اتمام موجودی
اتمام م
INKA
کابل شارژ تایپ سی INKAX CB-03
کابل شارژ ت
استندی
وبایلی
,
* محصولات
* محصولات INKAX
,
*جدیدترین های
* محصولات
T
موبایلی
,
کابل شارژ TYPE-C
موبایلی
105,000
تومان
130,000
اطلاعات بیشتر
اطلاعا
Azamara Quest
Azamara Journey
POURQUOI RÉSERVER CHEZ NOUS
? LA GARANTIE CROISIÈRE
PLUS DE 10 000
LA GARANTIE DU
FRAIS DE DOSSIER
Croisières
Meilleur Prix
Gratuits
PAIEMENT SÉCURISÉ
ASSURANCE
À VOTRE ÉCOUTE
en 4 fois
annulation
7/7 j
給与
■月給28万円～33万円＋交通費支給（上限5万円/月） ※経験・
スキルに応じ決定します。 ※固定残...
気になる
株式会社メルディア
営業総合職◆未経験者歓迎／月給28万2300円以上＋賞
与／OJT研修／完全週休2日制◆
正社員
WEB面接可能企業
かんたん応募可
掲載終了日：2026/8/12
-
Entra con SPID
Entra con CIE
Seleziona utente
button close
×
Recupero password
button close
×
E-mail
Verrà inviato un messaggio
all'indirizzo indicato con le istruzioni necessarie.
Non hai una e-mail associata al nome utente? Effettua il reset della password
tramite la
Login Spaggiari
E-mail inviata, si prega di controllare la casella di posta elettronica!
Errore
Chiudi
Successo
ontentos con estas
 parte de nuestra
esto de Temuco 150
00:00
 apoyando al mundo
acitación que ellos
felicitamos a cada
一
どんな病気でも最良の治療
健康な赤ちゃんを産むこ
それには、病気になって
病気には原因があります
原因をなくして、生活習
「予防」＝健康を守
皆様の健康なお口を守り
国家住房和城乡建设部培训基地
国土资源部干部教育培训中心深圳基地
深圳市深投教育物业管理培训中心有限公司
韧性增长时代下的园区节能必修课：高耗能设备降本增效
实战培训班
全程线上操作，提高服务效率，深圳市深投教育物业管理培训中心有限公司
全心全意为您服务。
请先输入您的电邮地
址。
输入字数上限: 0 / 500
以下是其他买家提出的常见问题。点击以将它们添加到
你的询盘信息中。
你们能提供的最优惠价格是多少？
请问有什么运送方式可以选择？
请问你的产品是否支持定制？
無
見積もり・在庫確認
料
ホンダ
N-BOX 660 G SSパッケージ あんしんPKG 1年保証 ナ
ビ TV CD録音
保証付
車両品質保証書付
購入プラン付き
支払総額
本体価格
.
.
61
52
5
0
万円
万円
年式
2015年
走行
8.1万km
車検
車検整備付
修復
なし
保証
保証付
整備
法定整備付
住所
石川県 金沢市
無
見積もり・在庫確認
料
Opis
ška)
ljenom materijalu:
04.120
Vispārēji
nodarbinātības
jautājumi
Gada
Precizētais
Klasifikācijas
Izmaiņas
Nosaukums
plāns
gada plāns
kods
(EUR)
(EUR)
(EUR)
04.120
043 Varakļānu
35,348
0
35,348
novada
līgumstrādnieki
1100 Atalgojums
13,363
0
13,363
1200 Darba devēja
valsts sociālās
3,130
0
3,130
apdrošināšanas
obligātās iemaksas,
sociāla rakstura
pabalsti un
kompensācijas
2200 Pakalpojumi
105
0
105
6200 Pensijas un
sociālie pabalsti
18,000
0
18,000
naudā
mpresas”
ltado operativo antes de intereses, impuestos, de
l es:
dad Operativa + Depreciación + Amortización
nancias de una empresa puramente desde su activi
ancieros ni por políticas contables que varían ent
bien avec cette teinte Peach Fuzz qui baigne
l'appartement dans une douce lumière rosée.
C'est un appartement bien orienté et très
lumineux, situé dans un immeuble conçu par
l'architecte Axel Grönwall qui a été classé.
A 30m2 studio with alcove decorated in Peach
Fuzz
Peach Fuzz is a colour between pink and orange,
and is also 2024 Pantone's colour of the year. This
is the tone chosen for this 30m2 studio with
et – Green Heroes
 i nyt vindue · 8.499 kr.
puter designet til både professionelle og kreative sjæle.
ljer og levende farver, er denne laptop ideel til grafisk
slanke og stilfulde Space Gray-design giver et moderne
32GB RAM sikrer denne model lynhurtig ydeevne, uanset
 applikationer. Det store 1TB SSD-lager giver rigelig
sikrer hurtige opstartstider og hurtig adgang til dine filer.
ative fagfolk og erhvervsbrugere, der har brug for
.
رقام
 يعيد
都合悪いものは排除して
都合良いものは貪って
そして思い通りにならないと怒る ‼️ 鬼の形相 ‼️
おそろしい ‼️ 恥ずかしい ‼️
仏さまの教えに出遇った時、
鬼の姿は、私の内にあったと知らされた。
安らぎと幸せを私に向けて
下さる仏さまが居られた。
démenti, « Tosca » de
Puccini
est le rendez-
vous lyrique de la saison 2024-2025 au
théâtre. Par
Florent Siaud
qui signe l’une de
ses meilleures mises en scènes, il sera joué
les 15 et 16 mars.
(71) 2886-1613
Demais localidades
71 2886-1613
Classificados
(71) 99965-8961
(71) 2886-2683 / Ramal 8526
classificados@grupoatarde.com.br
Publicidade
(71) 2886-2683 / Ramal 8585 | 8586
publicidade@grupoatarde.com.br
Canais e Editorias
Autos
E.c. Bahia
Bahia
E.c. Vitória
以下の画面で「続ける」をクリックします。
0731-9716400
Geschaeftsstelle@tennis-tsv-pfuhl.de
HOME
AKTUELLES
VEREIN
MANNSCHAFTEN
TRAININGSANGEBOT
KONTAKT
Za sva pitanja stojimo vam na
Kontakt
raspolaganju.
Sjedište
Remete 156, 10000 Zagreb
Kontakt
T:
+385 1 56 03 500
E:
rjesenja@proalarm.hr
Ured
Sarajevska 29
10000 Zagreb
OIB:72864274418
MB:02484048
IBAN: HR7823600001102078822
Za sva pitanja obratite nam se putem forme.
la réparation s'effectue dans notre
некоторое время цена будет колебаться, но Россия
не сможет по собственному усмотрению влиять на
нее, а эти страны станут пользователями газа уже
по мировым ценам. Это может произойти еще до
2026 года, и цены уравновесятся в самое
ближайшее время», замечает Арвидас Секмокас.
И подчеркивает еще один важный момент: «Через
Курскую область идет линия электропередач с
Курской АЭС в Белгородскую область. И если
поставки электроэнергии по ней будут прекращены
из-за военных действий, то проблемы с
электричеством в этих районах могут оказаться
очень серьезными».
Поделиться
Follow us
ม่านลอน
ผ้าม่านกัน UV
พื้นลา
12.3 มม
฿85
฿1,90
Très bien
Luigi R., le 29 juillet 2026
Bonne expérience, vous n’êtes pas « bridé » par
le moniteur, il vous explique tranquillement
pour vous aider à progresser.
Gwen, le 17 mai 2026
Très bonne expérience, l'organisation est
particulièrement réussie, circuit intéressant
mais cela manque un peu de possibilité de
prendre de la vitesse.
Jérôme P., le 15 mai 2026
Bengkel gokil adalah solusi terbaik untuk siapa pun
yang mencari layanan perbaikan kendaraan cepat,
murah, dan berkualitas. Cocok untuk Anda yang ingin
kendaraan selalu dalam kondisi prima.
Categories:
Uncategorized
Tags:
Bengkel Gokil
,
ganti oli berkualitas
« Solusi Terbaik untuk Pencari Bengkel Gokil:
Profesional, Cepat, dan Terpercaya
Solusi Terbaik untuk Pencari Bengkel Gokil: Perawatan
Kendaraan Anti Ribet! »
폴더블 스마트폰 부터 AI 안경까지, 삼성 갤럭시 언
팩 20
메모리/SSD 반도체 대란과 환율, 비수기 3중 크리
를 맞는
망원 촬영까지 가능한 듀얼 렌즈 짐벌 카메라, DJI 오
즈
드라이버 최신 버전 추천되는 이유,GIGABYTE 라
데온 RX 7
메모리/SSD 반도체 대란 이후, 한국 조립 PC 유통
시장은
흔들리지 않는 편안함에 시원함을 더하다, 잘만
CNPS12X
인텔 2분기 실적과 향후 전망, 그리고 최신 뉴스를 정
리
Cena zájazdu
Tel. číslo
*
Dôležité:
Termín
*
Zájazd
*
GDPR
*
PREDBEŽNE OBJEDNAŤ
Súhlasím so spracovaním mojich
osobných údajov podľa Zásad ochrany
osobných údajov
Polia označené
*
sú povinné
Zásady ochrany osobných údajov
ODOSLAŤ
□ □ □ □ □ □ □
Exercise requirements ▸ Starting with the first line of the data above and going on through the line containing "Meilleur Prix", including both, format those lines as a JSON list of strings with one string per line, leaving out any blank lines.

Answer area ▸
[
  "اتمام موجودی",
  "اتمام م",
  "INKA",
  "کابل شارژ تایپ سی INKAX CB-03",
  "کابل شارژ ت",
  "استندی",
  "وبایلی",
  ",",
  "* محصولات",
  "* محصولات INKAX",
  ",",
  "*جدیدترین های",
  "* محصولات",
  "T",
  "موبایلی",
  ",",
  "کابل شارژ TYPE-C",
  "موبایلی",
  "105,000",
  "تومان",
  "130,000",
  "اطلاعات بیشتر",
  "اطلاعا",
  "Azamara Quest",
  "Azamara Journey",
  "POURQUOI RÉSERVER CHEZ NOUS",
  "? LA GARANTIE CROISIÈRE",
  "PLUS DE 10 000",
  "LA GARANTIE DU",
  "FRAIS DE DOSSIER",
  "Croisières",
  "Meilleur Prix"
]